The rise and fall in support for British political parties


How the distribution of the popular vote has been shared between Britain’s main political parties since the 1950s

The two mainstays of British politics, the Conservative party and the Labour party, have been the major parliamentary powers for a century. Not since David Lloyd George’s Liberal-led coalition fell in 1922 has any other party led a government. When in power, rarely has either party had to suffer the indignity of a coalition.

Seen as opposites of one other, with the Conservative party occupying the right-wing of British politics and Labour the left, it’s all too easy to assume that as one party’s power wanes, the other rises. But, given the winner-takes-all system used in Britain’s national elections, that doesn’t tell the whole story. In the 2005 election, Labour won 35% of the popular vote, the Conservatives 32% — yet Labour got 62% of the seats in parliament, the Conservatives’ 31%.
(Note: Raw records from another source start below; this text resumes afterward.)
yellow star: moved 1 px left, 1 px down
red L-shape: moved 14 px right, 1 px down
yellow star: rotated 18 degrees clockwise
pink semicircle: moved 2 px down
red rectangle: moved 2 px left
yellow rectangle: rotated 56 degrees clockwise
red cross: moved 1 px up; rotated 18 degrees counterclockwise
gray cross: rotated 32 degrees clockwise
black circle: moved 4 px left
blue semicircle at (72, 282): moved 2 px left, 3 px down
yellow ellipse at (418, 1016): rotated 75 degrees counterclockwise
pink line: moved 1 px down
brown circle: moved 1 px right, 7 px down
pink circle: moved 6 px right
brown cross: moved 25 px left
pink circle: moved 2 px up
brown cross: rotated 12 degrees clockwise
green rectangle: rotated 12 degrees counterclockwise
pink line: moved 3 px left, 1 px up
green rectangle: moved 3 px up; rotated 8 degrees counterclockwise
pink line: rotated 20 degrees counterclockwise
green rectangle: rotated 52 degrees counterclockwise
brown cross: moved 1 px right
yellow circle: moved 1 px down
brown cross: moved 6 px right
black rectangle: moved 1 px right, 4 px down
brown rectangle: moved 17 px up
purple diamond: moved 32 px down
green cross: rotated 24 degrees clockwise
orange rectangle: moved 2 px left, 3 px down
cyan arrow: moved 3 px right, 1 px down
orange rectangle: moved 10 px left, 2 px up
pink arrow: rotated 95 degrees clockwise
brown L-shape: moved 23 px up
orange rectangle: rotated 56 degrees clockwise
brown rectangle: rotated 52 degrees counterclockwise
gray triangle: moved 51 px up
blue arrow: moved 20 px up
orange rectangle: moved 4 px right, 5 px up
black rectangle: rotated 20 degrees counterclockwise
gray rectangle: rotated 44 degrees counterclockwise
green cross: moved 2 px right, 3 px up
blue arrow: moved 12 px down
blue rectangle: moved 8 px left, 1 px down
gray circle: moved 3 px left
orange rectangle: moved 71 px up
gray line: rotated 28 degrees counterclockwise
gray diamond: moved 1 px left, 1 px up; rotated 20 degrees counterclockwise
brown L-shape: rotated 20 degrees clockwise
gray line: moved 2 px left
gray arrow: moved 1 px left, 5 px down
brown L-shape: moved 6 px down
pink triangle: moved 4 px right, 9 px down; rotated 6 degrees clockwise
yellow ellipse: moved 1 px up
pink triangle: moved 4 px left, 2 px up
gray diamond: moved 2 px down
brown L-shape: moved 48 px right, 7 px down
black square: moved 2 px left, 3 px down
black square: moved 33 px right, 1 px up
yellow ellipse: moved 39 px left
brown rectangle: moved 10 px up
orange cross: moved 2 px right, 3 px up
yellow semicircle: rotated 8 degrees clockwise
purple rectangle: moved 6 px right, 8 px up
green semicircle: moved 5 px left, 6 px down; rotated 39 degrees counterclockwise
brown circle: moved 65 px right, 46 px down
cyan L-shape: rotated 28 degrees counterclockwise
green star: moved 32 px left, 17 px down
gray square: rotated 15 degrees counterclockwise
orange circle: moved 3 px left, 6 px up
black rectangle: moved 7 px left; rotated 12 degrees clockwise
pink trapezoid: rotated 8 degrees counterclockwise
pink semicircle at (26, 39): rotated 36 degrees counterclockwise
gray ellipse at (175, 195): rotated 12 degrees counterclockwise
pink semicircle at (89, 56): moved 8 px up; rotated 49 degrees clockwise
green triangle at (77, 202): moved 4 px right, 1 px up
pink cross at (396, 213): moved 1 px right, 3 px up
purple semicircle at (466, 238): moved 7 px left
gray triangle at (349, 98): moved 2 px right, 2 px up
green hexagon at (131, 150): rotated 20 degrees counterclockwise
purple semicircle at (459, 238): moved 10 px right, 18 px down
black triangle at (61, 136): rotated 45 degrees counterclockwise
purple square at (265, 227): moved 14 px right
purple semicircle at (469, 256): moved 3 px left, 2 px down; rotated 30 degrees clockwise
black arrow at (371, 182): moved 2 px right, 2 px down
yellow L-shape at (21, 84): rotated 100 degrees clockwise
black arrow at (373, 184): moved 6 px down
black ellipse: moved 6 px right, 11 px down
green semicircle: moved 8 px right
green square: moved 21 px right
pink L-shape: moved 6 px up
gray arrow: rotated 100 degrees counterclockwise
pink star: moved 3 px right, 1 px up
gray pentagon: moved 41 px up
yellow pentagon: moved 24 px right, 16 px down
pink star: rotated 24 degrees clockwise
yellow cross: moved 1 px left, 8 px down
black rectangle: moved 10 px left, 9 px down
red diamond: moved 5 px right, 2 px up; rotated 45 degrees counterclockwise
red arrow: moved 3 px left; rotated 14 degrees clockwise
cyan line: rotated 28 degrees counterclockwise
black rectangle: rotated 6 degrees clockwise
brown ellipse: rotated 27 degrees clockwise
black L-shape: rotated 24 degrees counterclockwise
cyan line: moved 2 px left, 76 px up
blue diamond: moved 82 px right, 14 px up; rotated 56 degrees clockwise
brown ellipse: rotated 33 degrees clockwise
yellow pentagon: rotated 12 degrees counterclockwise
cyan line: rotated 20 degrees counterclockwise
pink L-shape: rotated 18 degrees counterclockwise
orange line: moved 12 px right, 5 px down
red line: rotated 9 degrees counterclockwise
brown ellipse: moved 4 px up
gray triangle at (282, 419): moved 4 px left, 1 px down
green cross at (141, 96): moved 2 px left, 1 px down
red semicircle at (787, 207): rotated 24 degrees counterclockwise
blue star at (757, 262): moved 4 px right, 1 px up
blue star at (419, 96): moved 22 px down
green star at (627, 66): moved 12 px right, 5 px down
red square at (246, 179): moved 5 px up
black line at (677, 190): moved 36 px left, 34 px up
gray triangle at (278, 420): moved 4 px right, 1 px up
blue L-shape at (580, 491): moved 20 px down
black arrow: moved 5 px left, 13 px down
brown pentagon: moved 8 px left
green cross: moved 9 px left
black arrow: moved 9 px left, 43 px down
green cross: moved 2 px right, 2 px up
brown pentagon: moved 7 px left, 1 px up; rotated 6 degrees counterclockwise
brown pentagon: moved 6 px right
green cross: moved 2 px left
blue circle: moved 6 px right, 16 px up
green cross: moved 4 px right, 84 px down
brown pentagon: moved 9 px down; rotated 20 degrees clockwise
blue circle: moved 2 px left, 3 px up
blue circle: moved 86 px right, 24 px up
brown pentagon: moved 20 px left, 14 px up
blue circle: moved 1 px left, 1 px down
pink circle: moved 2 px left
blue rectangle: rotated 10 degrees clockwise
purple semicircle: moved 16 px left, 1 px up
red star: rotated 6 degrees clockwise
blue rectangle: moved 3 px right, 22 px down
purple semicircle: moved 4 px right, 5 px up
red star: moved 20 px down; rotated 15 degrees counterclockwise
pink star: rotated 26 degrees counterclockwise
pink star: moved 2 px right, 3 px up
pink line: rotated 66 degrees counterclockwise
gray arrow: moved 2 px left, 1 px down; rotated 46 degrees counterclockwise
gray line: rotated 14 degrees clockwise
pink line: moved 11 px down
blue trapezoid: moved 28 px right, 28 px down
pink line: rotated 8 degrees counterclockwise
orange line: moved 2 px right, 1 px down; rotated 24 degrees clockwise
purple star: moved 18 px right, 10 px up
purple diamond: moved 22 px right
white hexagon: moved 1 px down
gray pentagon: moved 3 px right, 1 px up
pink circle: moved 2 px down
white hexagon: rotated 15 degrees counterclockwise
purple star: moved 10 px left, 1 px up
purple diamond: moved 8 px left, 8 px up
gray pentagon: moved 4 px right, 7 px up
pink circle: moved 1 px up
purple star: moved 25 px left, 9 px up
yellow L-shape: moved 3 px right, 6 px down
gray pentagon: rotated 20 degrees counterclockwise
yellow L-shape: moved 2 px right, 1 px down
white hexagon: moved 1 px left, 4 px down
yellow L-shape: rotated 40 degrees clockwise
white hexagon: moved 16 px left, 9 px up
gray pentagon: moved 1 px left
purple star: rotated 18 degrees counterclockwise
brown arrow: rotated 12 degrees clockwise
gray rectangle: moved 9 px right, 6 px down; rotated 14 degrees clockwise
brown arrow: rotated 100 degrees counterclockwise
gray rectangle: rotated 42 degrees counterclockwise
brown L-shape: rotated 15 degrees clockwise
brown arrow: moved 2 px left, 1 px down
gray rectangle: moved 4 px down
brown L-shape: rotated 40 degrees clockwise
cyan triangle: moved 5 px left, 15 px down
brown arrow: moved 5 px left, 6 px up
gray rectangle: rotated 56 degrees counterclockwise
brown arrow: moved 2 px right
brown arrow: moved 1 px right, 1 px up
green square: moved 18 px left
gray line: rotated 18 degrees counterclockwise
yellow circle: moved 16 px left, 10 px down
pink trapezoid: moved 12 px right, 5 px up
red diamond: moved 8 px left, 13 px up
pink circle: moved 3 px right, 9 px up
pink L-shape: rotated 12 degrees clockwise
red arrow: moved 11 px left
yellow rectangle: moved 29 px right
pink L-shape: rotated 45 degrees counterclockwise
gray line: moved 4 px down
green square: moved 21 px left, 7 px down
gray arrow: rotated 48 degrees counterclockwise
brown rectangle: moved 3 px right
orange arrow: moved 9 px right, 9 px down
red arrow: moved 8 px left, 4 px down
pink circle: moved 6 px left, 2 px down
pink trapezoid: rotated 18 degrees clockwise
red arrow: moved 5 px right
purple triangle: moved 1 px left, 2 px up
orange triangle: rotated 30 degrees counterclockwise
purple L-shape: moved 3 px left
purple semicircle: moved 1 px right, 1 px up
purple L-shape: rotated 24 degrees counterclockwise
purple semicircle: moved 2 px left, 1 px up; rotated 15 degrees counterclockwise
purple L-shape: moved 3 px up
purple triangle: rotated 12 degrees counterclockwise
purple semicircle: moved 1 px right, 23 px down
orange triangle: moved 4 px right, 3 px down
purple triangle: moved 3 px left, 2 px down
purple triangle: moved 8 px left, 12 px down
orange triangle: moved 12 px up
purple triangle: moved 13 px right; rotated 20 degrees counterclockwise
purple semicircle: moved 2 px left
Chart showing the distribution of constituency votes in British general elections between 1955 and 2017

To try and understand the distribution of the popular vote for these two parties, I reached for a visualisation called the ridgeline plot. Looking like nothing more than gently sloping hills, they’re useful for visualising changes in distributions over time or space. (The first such plot was created in order to pick out patterns in radio signals emitted by pulsars. It was later used on the cover of Joy Division’s debut album, Unknown Pleasures.)

The chart is a variation on a histogram. It shows us the spread of each party’s share of the vote in every constituency for each election. The peaks help show us where values are most concentrated in each election. In the 1964 election, for example, the Conservative peak around 38% tells us their constituency vote clustered around that level.

Up until the 1980s, both parties had a long tail: a large number of constituencies with a low vote share, where the vote faded slowly away from the main peak of the distribution. In more recent elections this long tail has changed into a second, smaller, peak — the distribution becomes almost bimodal. I wonder if this is an indication that the parties have become better at categorising constituencies: don’t put time and money into that constituency, the data tells us it’s unwinnable. That sort of thing.

As for the story the data tells, the 1980s stand out: Labour in its wilderness years during Margret Thatcher’s long rule; the Conservatives strong throughout. Later, Thatcher is ousted and Labour surge back under Tony Blair. But from the Himalayan peak of 2001, Labour’s support diminishes. Now, we’re left not with mountains, but with distributions that look like hats left forgotten on a train, crushed under the weight of an inattentive passenger.

The code is available on GitHub. It uses Hadley Wickham’s ggplot2 package for the R programming language, and Claus Wilke’s ggridges extension. The data came from Electoral Calculus.